[Collected data]
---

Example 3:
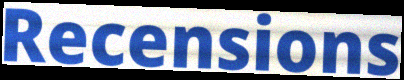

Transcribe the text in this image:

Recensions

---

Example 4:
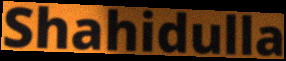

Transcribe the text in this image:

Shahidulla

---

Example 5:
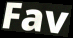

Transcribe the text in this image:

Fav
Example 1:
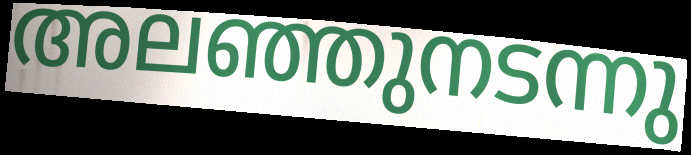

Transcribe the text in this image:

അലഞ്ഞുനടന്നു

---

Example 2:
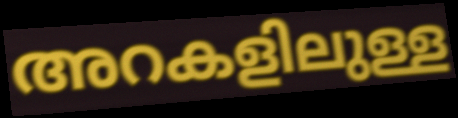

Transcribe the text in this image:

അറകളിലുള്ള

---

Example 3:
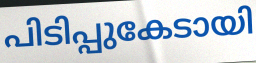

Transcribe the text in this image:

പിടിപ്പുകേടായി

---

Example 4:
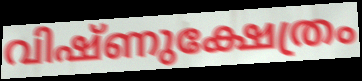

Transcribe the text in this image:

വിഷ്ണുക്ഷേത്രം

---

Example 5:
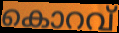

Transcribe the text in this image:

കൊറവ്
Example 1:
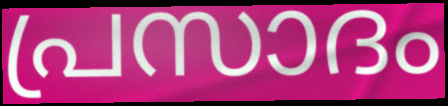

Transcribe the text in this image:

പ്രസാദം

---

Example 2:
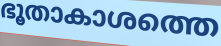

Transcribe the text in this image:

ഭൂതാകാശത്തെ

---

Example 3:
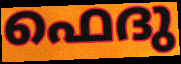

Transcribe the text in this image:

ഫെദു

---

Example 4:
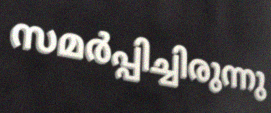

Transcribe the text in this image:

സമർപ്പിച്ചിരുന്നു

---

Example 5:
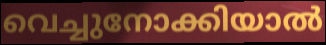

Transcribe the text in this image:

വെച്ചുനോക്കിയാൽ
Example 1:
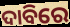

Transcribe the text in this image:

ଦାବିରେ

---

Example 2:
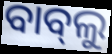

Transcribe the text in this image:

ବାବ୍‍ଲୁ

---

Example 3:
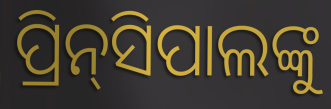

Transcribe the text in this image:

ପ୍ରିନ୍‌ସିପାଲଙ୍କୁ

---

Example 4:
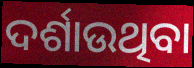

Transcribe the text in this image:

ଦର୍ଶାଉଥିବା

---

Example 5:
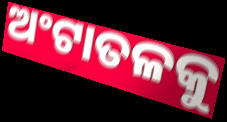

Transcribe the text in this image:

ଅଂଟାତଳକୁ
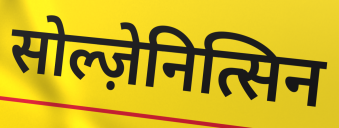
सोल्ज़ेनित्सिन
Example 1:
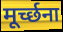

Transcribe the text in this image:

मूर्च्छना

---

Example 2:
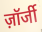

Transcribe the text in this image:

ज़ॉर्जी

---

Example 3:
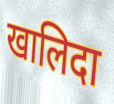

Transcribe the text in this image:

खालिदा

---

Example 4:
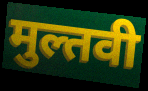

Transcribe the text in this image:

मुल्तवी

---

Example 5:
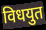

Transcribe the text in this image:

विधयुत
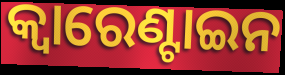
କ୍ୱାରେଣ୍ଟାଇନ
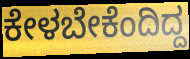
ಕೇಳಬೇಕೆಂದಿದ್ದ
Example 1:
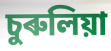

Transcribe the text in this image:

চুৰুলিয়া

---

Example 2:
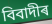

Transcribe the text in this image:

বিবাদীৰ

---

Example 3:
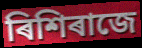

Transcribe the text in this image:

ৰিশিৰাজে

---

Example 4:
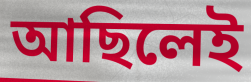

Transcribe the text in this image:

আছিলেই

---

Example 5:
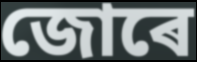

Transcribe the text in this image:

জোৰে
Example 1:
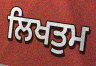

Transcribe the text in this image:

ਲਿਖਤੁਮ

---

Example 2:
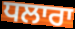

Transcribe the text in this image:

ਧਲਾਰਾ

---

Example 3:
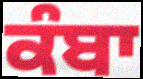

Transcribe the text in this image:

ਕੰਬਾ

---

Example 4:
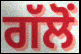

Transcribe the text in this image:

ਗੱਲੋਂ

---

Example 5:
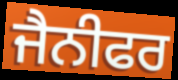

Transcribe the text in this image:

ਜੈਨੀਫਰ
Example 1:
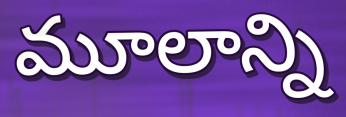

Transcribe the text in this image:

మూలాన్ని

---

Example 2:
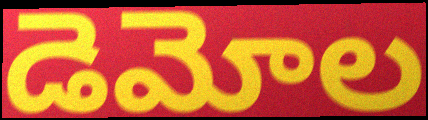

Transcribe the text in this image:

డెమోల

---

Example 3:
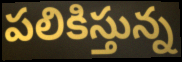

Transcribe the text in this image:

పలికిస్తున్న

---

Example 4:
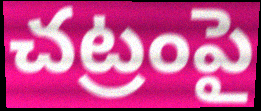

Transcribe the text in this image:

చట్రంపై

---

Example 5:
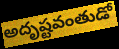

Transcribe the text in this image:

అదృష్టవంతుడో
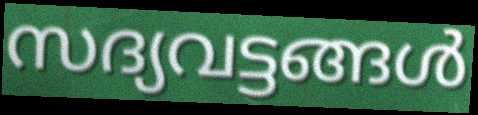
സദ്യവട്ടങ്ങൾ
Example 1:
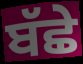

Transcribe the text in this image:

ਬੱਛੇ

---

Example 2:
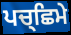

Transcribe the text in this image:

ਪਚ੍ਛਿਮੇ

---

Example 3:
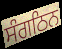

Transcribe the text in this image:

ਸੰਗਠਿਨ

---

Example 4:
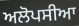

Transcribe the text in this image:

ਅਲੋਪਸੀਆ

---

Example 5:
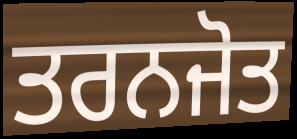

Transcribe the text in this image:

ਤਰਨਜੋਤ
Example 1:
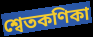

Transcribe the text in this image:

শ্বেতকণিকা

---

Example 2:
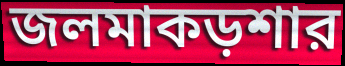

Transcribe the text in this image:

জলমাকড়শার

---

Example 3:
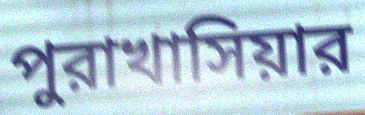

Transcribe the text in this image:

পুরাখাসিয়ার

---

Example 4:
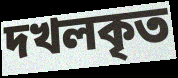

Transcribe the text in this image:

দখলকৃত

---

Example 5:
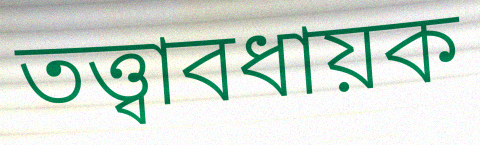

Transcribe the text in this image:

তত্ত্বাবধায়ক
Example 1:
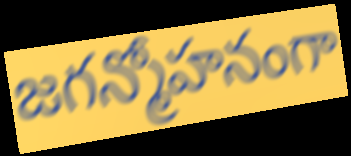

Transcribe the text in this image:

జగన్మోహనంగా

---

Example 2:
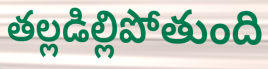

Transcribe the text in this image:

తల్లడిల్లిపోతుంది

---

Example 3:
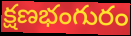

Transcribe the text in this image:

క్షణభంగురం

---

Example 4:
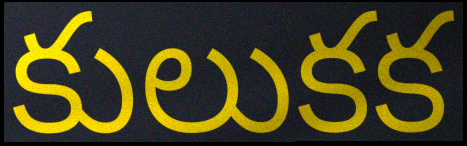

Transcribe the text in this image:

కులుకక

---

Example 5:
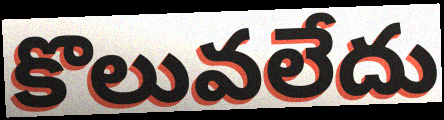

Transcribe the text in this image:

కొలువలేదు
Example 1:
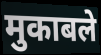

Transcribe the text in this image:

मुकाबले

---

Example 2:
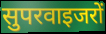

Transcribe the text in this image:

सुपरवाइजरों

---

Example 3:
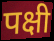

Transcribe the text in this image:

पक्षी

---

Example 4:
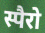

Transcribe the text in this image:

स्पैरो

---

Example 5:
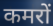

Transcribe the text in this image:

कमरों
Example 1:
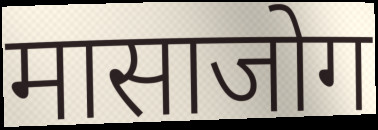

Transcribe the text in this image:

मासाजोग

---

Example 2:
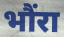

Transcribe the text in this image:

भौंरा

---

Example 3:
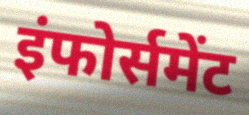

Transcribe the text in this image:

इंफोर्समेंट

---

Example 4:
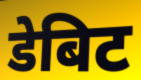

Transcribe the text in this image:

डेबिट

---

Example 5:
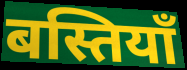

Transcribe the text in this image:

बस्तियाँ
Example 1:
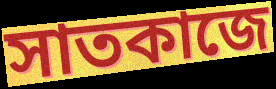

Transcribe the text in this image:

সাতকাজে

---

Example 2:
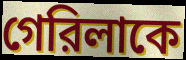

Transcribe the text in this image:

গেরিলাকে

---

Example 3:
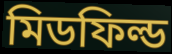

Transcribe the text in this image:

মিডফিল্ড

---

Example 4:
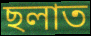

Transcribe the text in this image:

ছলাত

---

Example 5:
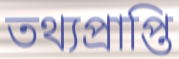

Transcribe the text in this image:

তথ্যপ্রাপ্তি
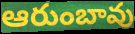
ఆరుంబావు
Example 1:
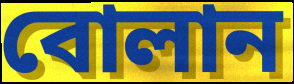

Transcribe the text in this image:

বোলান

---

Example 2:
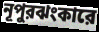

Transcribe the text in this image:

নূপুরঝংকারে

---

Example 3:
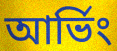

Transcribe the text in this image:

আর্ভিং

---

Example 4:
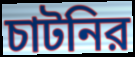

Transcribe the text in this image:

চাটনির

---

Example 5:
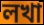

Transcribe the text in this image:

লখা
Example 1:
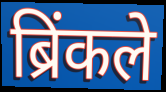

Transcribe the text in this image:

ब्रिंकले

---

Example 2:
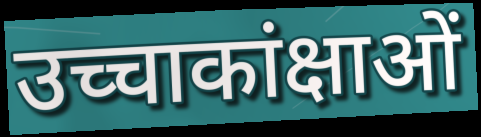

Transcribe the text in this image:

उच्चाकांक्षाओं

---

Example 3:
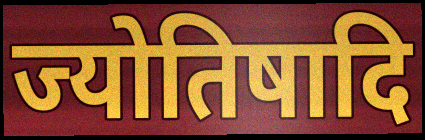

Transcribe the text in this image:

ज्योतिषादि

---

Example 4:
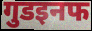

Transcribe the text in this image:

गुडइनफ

Exercise directions: Each line of the data should be quoted exactly, with pictures left out.

Response area:
---

Example 3:

Transcribe the text in this image:

Recensions

---

Example 4:

Transcribe the text in this image:

Shahidulla

---

Example 5:

Transcribe the text in this image:

Fav
Example 1:

Transcribe the text in this image:

അലഞ്ഞുനടന്നു

---

Example 2:

Transcribe the text in this image:

അറകളിലുള്ള

---

Example 3:

Transcribe the text in this image:

പിടിപ്പുകേടായി

---

Example 4:

Transcribe the text in this image:

വിഷ്ണുക്ഷേത്രം

---

Example 5:

Transcribe the text in this image:

കൊറവ്
Example 1:

Transcribe the text in this image:

പ്രസാദം

---

Example 2:

Transcribe the text in this image:

ഭൂതാകാശത്തെ

---

Example 3:

Transcribe the text in this image:

ഫെദു

---

Example 4:

Transcribe the text in this image:

സമർപ്പിച്ചിരുന്നു

---

Example 5:

Transcribe the text in this image:

വെച്ചുനോക്കിയാൽ
Example 1:

Transcribe the text in this image:

ଦାବିରେ

---

Example 2:

Transcribe the text in this image:

ବାବ୍‍ଲୁ

---

Example 3:

Transcribe the text in this image:

ପ୍ରିନ୍‌ସିପାଲଙ୍କୁ

---

Example 4:

Transcribe the text in this image:

ଦର୍ଶାଉଥିବା

---

Example 5:

Transcribe the text in this image:

ଅଂଟାତଳକୁ
सोल्ज़ेनित्सिन
Example 1:

Transcribe the text in this image:

मूर्च्छना

---

Example 2:

Transcribe the text in this image:

ज़ॉर्जी

---

Example 3:

Transcribe the text in this image:

खालिदा

---

Example 4:

Transcribe the text in this image:

मुल्तवी

---

Example 5:

Transcribe the text in this image:

विधयुत
କ୍ୱାରେଣ୍ଟାଇନ
ಕೇಳಬೇಕೆಂದಿದ್ದ
Example 1:

Transcribe the text in this image:

চুৰুলিয়া

---

Example 2:

Transcribe the text in this image:

বিবাদীৰ

---

Example 3:

Transcribe the text in this image:

ৰিশিৰাজে

---

Example 4:

Transcribe the text in this image:

আছিলেই

---

Example 5:

Transcribe the text in this image:

জোৰে
Example 1:

Transcribe the text in this image:

ਲਿਖਤੁਮ

---

Example 2:

Transcribe the text in this image:

ਧਲਾਰਾ

---

Example 3:

Transcribe the text in this image:

ਕੰਬਾ

---

Example 4:

Transcribe the text in this image:

ਗੱਲੋਂ

---

Example 5:

Transcribe the text in this image:

ਜੈਨੀਫਰ
Example 1:

Transcribe the text in this image:

మూలాన్ని

---

Example 2:

Transcribe the text in this image:

డెమోల

---

Example 3:

Transcribe the text in this image:

పలికిస్తున్న

---

Example 4:

Transcribe the text in this image:

చట్రంపై

---

Example 5:

Transcribe the text in this image:

అదృష్టవంతుడో
സദ്യവട്ടങ്ങൾ
Example 1:

Transcribe the text in this image:

ਬੱਛੇ

---

Example 2:

Transcribe the text in this image:

ਪਚ੍ਛਿਮੇ

---

Example 3:

Transcribe the text in this image:

ਸੰਗਠਿਨ

---

Example 4:

Transcribe the text in this image:

ਅਲੋਪਸੀਆ

---

Example 5:

Transcribe the text in this image:

ਤਰਨਜੋਤ
Example 1:

Transcribe the text in this image:

শ্বেতকণিকা

---

Example 2:

Transcribe the text in this image:

জলমাকড়শার

---

Example 3:

Transcribe the text in this image:

পুরাখাসিয়ার

---

Example 4:

Transcribe the text in this image:

দখলকৃত

---

Example 5:

Transcribe the text in this image:

তত্ত্বাবধায়ক
Example 1:

Transcribe the text in this image:

జగన్మోహనంగా

---

Example 2:

Transcribe the text in this image:

తల్లడిల్లిపోతుంది

---

Example 3:

Transcribe the text in this image:

క్షణభంగురం

---

Example 4:

Transcribe the text in this image:

కులుకక

---

Example 5:

Transcribe the text in this image:

కొలువలేదు
Example 1:

Transcribe the text in this image:

मुकाबले

---

Example 2:

Transcribe the text in this image:

सुपरवाइजरों

---

Example 3:

Transcribe the text in this image:

पक्षी

---

Example 4:

Transcribe the text in this image:

स्पैरो

---

Example 5:

Transcribe the text in this image:

कमरों
Example 1:

Transcribe the text in this image:

मासाजोग

---

Example 2:

Transcribe the text in this image:

भौंरा

---

Example 3:

Transcribe the text in this image:

इंफोर्समेंट

---

Example 4:

Transcribe the text in this image:

डेबिट

---

Example 5:

Transcribe the text in this image:

बस्तियाँ
Example 1:

Transcribe the text in this image:

সাতকাজে

---

Example 2:

Transcribe the text in this image:

গেরিলাকে

---

Example 3:

Transcribe the text in this image:

মিডফিল্ড

---

Example 4:

Transcribe the text in this image:

ছলাত

---

Example 5:

Transcribe the text in this image:

তথ্যপ্রাপ্তি
ఆరుంబావు
Example 1:

Transcribe the text in this image:

বোলান

---

Example 2:

Transcribe the text in this image:

নূপুরঝংকারে

---

Example 3:

Transcribe the text in this image:

আর্ভিং

---

Example 4:

Transcribe the text in this image:

চাটনির

---

Example 5:

Transcribe the text in this image:

লখা
Example 1:

Transcribe the text in this image:

ब्रिंकले

---

Example 2:

Transcribe the text in this image:

उच्चाकांक्षाओं

---

Example 3:

Transcribe the text in this image:

ज्योतिषादि

---

Example 4:

Transcribe the text in this image:

गुडइनफ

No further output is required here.